And in a lot of ways they already are. As I mentioned in a recent post on how the traditional App Store model is under attack both from above and from below, at least 6 other countries are looking at similar legislation:
- USA
- South Korea
- Japan
- Australia
- India
- UK
You can add the Netherlands to that list, as well as Spain, and even U.S. states are getting into the act.
Louisiana reportedly proposed legislation that would have required that Apple allow apps to use alternative payment methods without penalty. Apple was able to squash that particular piece of the law, according to the story that became public, but the fact that a small U.S. state was even considering something like this indicates that the idea is gaining traction in North America.

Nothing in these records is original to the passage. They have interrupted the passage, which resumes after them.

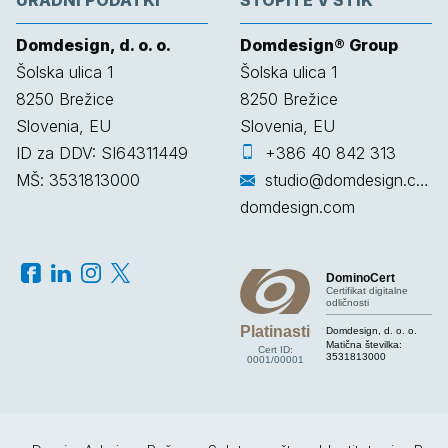
Domdesign, d. o. o.
Domdesign® Group
Šolska ulica 1
Šolska ulica 1
8250
Brežice
8250
Brežice
Slovenia, EU
Slovenia, EU
ID za DDV: SI64311449
+386 40 842 313
MŠ: 3531813000
studio@domdesign.com
domdesign.com
DominoCert
Certifikat digitalne
odličnosti
Platinasti
Domdesign, d. o. o.
Matična številka:
Cert ID:
3531813000
0001/00001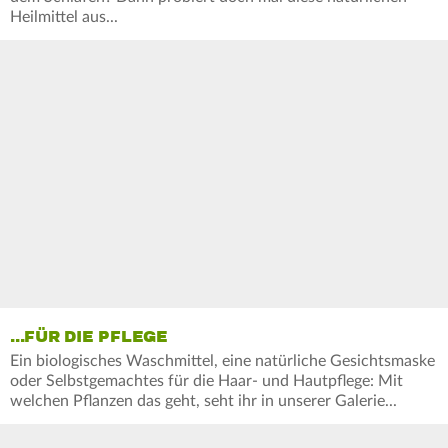
Heilmittel aus...
...FÜR DIE PFLEGE
Ein biologisches Waschmittel, eine natürliche Gesichtsmaske
oder Selbstgemachtes für die Haar- und Hautpflege: Mit
welchen Pflanzen das geht, seht ihr in unserer Galerie...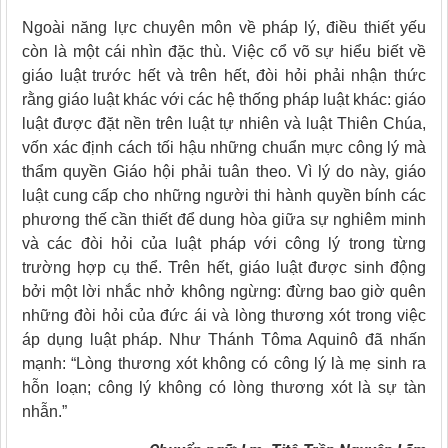
Ngoài năng lực chuyên môn về pháp lý, điều thiết yếu
còn là một cái nhìn đặc thù. Việc cổ võ sự hiểu biết về
giáo luật trước hết và trên hết, đòi hỏi phải nhận thức
rằng giáo luật khác với các hệ thống pháp luật khác: giáo
luật được đặt nền trên luật tự nhiên và luật Thiên Chúa,
vốn xác định cách tối hậu những chuẩn mực công lý mà
thẩm quyền Giáo hội phải tuân theo. Vì lý do này, giáo
luật cung cấp cho những người thi hành quyền bính các
phương thế cần thiết để dung hòa giữa sự nghiêm minh
và các đòi hỏi của luật pháp với công lý trong từng
trường hợp cụ thể. Trên hết, giáo luật được sinh động
bởi một lời nhắc nhở không ngừng: đừng bao giờ quên
những đòi hỏi của đức ái và lòng thương xót trong việc
áp dụng luật pháp. Như Thánh Tôma Aquinô đã nhấn
mạnh: “Lòng thương xót không có công lý là mẹ sinh ra
hỗn loạn; công lý không có lòng thương xót là sự tàn
nhẫn.”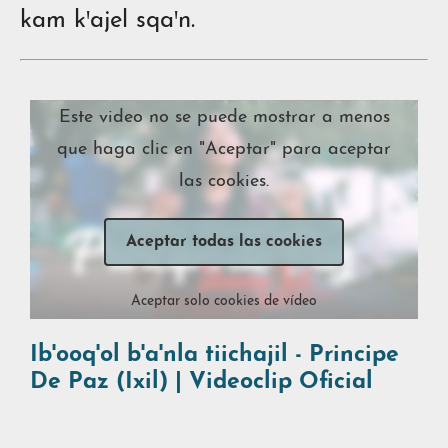
kam kꞌajel sqaꞌn.
Este video no se puede mostrar a menos
que haga clic en "Aceptar" para aceptar
las cookies.
Aceptar todas las cookies
Aceptar solo cookies de vídeo
Ib'ooq'ol b'a'nla tiichajil - Principe
De Paz (Ixil) | Videoclip Oficial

I talked about the core concepts in the Digital Markets Act that are relevant for app marketplace owners like Apple and Google in 2022. Essentially, large companies designated as “gatekeepers” are being forced to:
- Allow third-party interoperability with their services
- Allow businesses to promote their services and make sales outside the gatekeeper’s platform
- Not prevent consumers from connecting with businesses outside their platforms
- And much more …
The upshot will likely be the ability to install apps from wherever you want and use payment methods outside the platform-controlled services.

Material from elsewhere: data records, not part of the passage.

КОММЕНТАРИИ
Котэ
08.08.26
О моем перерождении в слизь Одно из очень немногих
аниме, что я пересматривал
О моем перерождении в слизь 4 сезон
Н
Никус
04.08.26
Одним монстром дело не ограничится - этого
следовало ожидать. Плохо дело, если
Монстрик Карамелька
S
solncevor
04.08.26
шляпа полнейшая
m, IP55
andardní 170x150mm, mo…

Apple’s rebuttal, of course, has been the Core Technology Fee, which even for a moderately successful free game with 10 million downloads would incur platform fees of over $400,000 per month. Which, naturally, the EU is investigating as a case of malicious compliance.

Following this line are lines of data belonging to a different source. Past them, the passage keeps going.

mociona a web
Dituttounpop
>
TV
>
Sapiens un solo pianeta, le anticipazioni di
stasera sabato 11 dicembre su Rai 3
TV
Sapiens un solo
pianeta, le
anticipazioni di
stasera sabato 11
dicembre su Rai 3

Their initial take: not gonna work.
“We have sent preliminary findings to Apple,” says Margrethe Vestager, the EU’s executive VP in charge of competition policy. “Our preliminary position is that Apple does not fully allow steering. Steering is key to ensure that app developers are less dependent on gatekeepers’ app stores and for consumers to be aware of better offers.”
Ultimately, we’ll most likely have a long game of cat and mouse with government legislation, Apple/Google response, then threatened or actual fines … and eventually things will come mostly to rest with a better-if-not-great option for third party app stores on iOS.
And that’s likely to happen in most countries.
Just don’t hold your breath. The wheels of government turn slowly.